We investigated the chemotactic action of PDGF and urokinase on human airway smooth muscle (HASM) cells in culture. Cells were put in collagen-coated transwells with 8-μm perforations, incubated for 4 h with test compounds, then fixed, stained, and counted as migrated nuclei by microscopy. Cells from all culture conditions showed some basal migration (migration in the absence of stimuli during the assay), but cells preincubated for 24 h in 10% FBS or 20 ng/ml PDGF showed higher basal migration than cells quiesced in 1% FBS. PDGFBB, PDGFAA, and PDGFABwere all chemotactic when added during the assay.
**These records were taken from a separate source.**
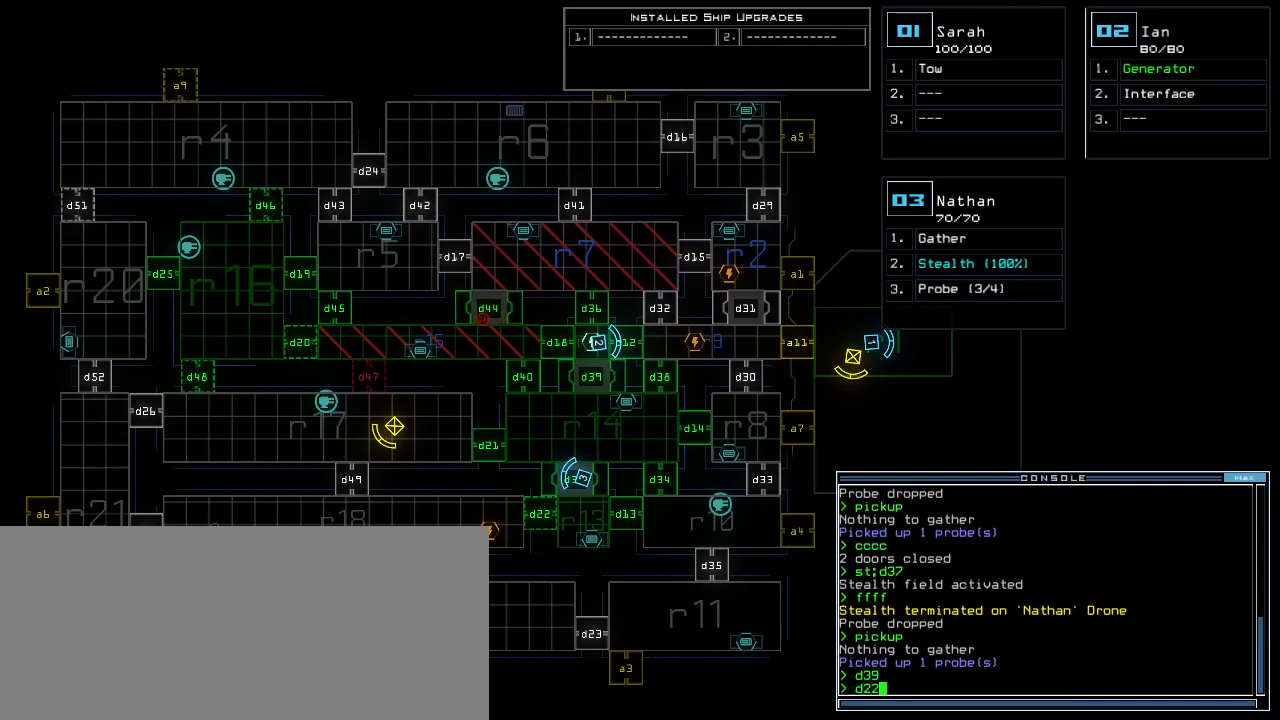
{"keys": [], "events": [[60, "return", "up"]]}
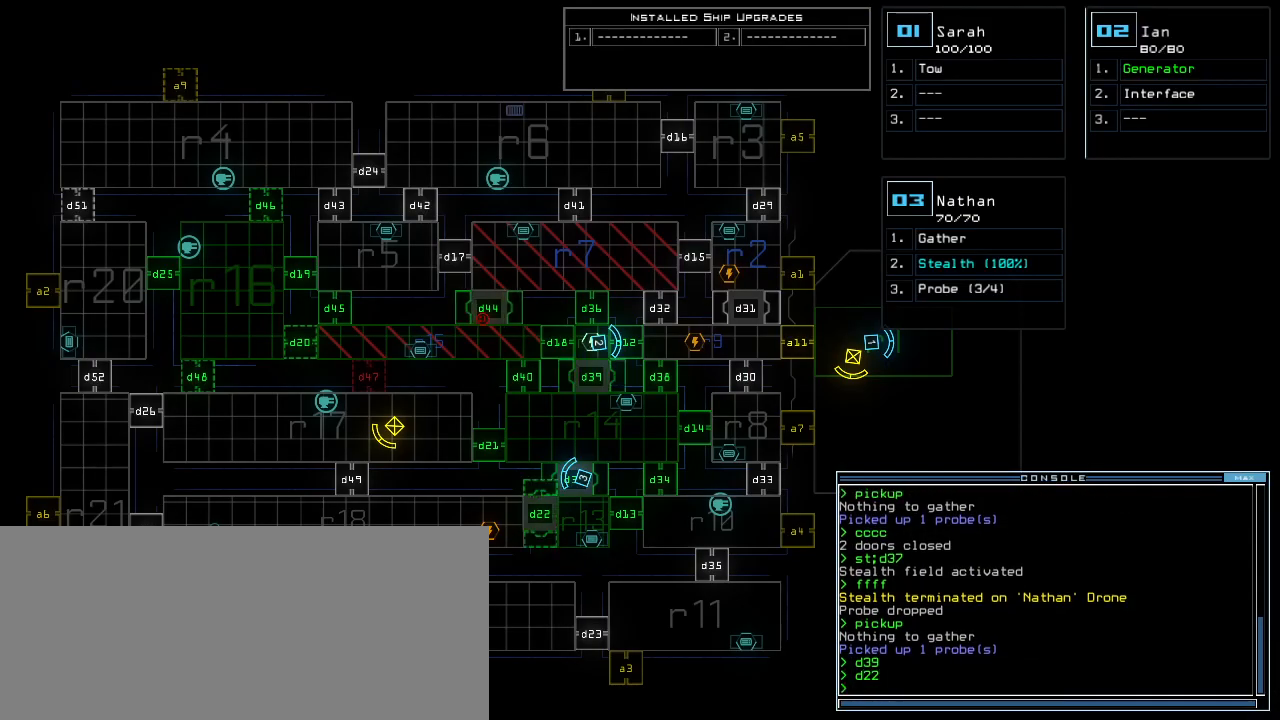
{"keys": [], "events": []}
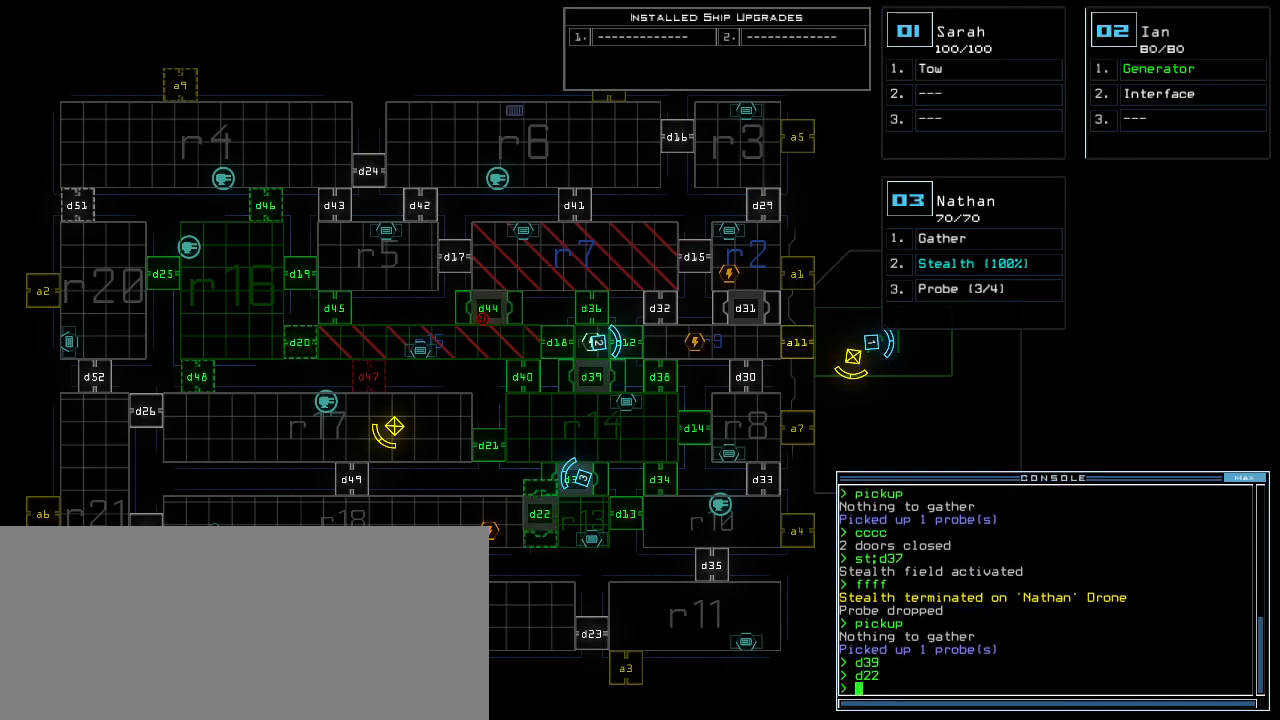
{"keys": ["right"], "events": [[20, "2", "down"], [40, "right", "down"], [100, "2", "up"]]}
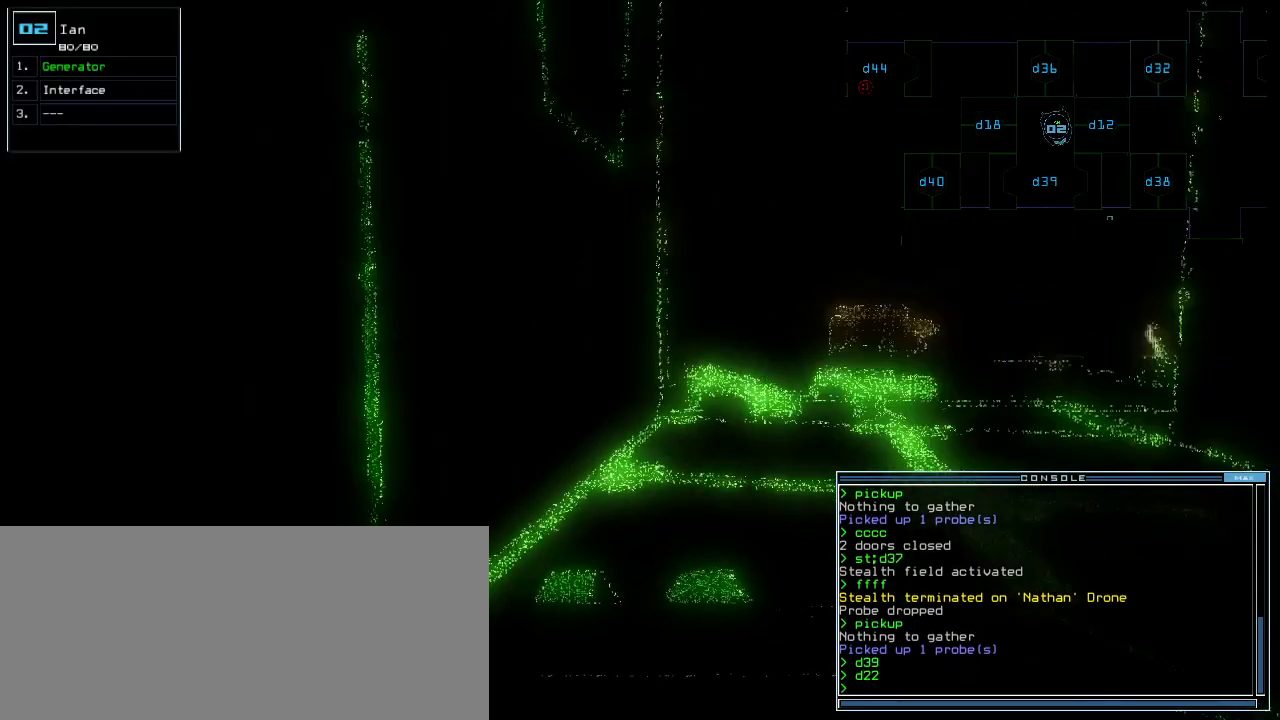
{"keys": ["up"], "events": [[160, "right", "up"], [200, "up", "down"]]}
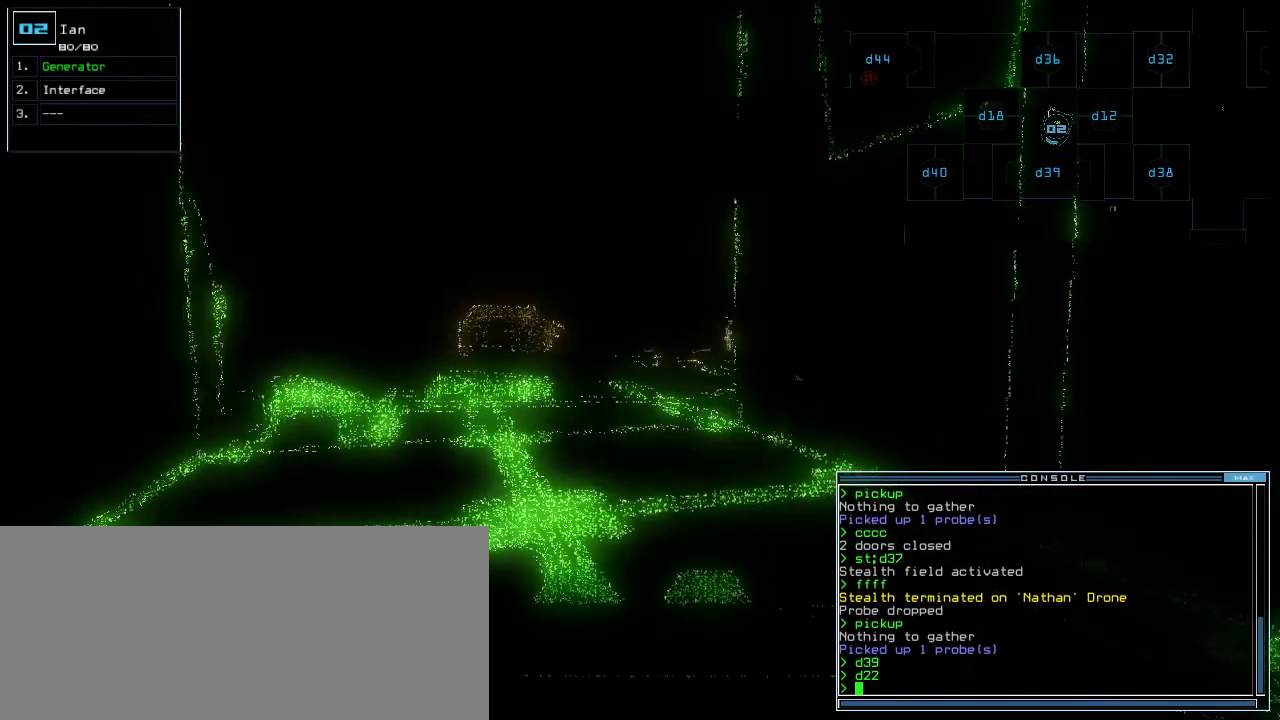
{"keys": ["up"], "events": [[400, "left", "down"], [480, "left", "up"]]}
PDGF chemotaxis was blocked by the phosphatidyl 3′-kinase inhibitor LY-294002, the MEK inhibitor U-0126, PGE2, formoterol, pertussis toxin, and the Rho kinase inhibitor Y-27632. Urokinase alone had no stimulatory effect on migration of quiescent cells but caused a dose-dependent potentiation of chemotaxis toward PDGF. Urokinase also potentiated the elevated basal migration of cells pretreated in 10% FBS or PDGF. This potentiating effect of urokinase appears to be novel. We conclude that PDGF and similar cytokines may be important factors in airway remodeling by redistribution of smooth muscle cells during inflammation and that urokinase may be important in potentiating the response.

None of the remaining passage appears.